PwC Australia has released a balanced scorecard on audit quality, the first for an Australian firm, including the firm’s individual ASIC audit inspection results along with other key measures of audit quality such as internal inspection findings, restatement rates and adjustments to financial statements.
Assurance Managing Partner, Matt Graham, said “Audits are a critical component of a trusted and well-functioning capital market, with many important decisions made based on the financial statements that companies release each year.”
“Many factors contribute to a quality audit and we believe a balanced scorecard approach will better inform the audit quality debate in Australia and how we can continue to improve the audit process.
“In recent months there have been increasing calls for ASIC to disclose individual firm’s audit inspection results, not just industry averages, as is done by audit regulators in other parts of the world.
“This is a position PwC supports and we are proud today to become the first firm in the country to publish a balanced scorecard which not only puts our ASIC audit inspection results on the public record, but also discloses how we’re performing against a range of other quality measures.
“We are aware that by committing to this level of transparency there may be times in the future when the results we publish don’t meet these expectations. Indeed, ASIC’s latest report identifies areas for further improvement for PwC and we have a specific Quality Improvement Plan to address them.
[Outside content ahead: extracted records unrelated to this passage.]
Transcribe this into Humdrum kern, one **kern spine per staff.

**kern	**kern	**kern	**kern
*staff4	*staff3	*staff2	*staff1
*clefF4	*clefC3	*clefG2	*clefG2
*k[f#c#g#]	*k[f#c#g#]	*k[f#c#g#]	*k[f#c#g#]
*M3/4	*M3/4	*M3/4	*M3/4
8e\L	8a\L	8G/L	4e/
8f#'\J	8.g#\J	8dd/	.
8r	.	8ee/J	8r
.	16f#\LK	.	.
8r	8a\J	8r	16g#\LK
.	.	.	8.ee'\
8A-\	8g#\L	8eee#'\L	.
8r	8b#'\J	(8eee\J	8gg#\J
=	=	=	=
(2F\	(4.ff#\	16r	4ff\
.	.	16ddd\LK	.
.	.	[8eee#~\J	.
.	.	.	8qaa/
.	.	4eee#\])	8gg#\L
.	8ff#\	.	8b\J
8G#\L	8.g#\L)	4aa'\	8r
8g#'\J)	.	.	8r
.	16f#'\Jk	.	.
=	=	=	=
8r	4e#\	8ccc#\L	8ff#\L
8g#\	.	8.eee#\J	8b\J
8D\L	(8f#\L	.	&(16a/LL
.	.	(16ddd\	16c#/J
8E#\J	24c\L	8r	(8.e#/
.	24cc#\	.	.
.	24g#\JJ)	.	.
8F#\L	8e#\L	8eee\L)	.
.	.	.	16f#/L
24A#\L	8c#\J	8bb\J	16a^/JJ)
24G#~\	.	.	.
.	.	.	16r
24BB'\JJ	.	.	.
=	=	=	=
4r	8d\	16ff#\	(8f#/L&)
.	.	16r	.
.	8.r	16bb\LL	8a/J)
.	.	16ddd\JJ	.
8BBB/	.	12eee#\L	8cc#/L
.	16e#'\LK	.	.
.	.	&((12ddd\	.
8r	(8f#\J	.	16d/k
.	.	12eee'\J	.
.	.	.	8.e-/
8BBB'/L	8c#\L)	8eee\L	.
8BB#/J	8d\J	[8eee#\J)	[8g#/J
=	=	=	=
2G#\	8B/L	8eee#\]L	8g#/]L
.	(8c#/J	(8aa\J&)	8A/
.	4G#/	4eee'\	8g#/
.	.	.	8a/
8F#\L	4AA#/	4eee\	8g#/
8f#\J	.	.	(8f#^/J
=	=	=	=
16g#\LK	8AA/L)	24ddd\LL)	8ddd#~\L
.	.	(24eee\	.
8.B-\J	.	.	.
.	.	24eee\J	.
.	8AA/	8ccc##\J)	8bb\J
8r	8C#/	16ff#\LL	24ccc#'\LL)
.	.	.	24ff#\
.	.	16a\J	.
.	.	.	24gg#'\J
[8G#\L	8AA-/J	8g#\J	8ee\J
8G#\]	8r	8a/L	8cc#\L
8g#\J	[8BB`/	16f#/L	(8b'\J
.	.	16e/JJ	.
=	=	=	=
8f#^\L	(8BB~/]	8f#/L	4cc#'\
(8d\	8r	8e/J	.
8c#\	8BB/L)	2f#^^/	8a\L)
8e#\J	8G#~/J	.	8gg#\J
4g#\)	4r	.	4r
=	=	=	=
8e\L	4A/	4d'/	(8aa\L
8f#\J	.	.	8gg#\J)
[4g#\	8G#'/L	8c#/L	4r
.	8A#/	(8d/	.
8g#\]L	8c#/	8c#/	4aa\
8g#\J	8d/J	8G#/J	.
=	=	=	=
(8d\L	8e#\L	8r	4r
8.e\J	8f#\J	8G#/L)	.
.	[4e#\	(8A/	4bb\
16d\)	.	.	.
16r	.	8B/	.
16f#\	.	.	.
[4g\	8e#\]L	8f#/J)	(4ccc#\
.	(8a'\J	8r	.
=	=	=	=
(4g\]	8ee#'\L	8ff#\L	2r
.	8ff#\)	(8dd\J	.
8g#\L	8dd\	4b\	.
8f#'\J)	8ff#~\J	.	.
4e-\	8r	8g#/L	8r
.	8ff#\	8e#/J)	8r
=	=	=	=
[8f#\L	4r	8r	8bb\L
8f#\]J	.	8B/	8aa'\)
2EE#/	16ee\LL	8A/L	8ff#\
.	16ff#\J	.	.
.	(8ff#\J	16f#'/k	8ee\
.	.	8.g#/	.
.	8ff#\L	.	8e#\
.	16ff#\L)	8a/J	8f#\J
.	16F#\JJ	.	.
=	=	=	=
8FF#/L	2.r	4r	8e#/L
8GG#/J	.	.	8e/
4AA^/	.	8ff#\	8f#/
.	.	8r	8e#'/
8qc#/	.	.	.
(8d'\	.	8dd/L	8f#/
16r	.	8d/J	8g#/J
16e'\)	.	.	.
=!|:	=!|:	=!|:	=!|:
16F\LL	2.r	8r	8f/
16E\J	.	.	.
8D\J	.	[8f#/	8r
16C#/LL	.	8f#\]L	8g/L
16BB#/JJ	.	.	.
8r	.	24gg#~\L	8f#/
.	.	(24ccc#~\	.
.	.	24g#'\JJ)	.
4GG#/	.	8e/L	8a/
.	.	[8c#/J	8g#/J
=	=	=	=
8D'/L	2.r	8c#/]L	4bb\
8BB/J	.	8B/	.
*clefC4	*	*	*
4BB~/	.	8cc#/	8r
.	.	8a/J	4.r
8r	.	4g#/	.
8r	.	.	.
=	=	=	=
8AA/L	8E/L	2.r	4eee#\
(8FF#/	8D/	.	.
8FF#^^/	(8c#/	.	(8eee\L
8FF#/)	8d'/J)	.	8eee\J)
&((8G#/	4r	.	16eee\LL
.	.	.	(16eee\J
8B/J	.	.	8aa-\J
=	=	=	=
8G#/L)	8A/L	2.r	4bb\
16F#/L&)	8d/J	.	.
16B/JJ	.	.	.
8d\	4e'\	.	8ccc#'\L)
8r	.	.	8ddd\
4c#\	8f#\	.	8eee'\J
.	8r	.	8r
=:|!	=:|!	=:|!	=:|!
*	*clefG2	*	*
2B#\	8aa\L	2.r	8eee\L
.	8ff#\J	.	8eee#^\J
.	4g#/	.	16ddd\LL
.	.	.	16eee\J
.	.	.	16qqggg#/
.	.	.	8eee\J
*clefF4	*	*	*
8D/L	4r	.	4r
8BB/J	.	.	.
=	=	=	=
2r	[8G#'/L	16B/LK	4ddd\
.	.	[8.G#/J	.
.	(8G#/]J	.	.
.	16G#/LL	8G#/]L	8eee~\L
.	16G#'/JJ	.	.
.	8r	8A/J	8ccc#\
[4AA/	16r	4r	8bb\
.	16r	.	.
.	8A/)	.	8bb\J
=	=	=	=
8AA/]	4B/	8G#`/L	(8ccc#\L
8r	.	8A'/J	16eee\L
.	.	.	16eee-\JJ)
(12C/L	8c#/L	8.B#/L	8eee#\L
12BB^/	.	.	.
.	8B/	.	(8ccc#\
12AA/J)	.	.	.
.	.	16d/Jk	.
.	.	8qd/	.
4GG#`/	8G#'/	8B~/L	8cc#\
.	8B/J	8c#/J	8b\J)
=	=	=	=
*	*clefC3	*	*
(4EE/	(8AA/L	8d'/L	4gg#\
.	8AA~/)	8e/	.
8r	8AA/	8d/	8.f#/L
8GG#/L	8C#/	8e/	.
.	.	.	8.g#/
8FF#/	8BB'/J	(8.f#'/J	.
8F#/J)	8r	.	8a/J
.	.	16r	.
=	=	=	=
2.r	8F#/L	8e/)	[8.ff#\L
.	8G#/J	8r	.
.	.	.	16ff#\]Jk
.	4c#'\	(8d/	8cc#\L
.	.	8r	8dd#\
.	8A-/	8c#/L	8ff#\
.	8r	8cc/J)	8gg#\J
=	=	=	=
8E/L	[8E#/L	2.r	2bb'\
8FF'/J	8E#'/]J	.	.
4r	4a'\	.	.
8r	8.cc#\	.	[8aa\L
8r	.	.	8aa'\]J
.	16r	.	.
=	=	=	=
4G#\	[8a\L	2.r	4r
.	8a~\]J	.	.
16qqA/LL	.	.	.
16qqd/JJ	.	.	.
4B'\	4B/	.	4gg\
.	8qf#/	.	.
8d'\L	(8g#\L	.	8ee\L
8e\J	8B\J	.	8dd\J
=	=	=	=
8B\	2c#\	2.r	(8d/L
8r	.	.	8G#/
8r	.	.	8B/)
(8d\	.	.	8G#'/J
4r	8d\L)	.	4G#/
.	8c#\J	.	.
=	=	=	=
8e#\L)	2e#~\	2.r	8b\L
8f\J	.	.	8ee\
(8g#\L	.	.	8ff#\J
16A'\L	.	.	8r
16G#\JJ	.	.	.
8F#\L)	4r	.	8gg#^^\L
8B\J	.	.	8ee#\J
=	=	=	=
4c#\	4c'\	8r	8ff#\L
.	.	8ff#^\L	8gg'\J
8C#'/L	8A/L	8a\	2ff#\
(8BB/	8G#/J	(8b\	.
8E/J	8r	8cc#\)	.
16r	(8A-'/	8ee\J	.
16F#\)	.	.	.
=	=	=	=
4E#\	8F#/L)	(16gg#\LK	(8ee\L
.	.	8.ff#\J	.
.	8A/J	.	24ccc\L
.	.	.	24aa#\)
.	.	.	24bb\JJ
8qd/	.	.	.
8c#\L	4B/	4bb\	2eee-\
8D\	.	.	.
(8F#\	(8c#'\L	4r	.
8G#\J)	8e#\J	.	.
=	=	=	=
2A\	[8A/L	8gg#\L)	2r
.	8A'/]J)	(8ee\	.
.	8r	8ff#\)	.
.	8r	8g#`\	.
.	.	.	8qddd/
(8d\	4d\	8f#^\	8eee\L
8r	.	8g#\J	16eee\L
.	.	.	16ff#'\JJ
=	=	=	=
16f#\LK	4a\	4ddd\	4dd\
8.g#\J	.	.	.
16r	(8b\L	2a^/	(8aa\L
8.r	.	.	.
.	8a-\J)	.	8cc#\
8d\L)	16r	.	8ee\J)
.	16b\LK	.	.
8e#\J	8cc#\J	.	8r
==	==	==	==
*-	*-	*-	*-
Our ultimate goal is that ASIC considers that we have obtained reasonable assurance in all audit areas. We believe greater transparency will drive accountability, lead to better conversations across the market about audit quality and, ultimately, build trust.”
PwC’s audit quality balanced scorecard includes the following:
ASIC audit inspection findings: Based on ASIC’s most recent report (for the 18 months ended 30 June 2018) in 12% of the key audit areas that ASIC reviewed across PwC files, ASIC considered we did not obtain reasonable assurance that the financial report was free from material misstatement. This compares to 24% across the whole industry and 20% at the six largest firms in Australia.
PwC’s global audit inspections*: In the period between 2016-2018, no PwC Australia audits of publicly listed companies were rated as non-compliant with PwC’s guidelines and auditing standards. In 2018, our global inspections identified that five sample files of smaller, private companies were not compliant with PwC standards. In no instance did this involve an inappropriate opinion being issued, but instead a need for improvement in how the audit work was performed and documented. These findings have formed a key part of our Quality Improvement Plan.
Restatements**: In cases where audit findings were identified by ASIC or PwC internal inspections for public companies, between 2016 and 2018, there were no instances where the relevant financial statements needed to be restated to the market. This compares to an industry average of 4% based on ASIC’s financial reporting surveillance program of public companies.
Adjustments: Before a company publishes its financial statements, it may make adjustments, or clarify or enhance it disclosures, as a result of an audit. This is a critical and important part of a quality audit process. In 2018 PwC identified on average six adjustments to the financial statements of listed companies – and ensured their appropriate treatment – before they were finalised and published.
Non-audit services and independence: The Corporations Act prohibits several types of services from being performed for a client by its external auditor and PwC has comprehensive internal policies in place to ensure our independence is not impaired. The level of non-audit work at PwC audit clients in the ASX200 represents, on average, approximately 26% of audit fees over the past three years. This equates to less than 3% of total PwC Australia revenue in 2018.
According to Mr Graham, being more open around how the firm is performing against a range of measures, starts to paint a more detailed picture of what a quality audit entails.
“Whilst the regulator’s findings are a critical component of audit quality, and one we take very seriously, with their focus on the riskiest areas of public company audits they only represent a small percentage of the thousands of audits carried out in Australia each year.
“We hope this scorecard starts to provide a broader overview of what’s involved in an audit and how we’re performing against the appropriately high expectations set by the market, the regulator, our clients and our firm.”
According to Mr Graham, the scorecard is not only an opportunity to drive greater accountability for audit quality but also kickstart a broader discussion in the market on what makes a good quality audit.
“Expectations around what the audit could – and should – look like to better serve the interests of investors and the community more broadly are shifting rapidly. For example, should an audit look beyond historical financial information, does it need to include new levels of coverage such as fraud; and could it provide assurance over non-financial measures in a company’s annual report such as culture, controls and cybersecurity.
“We look forward to leading these conversations with our clients and other stakeholders at a critical time for the audit profession, ” Mr Graham says.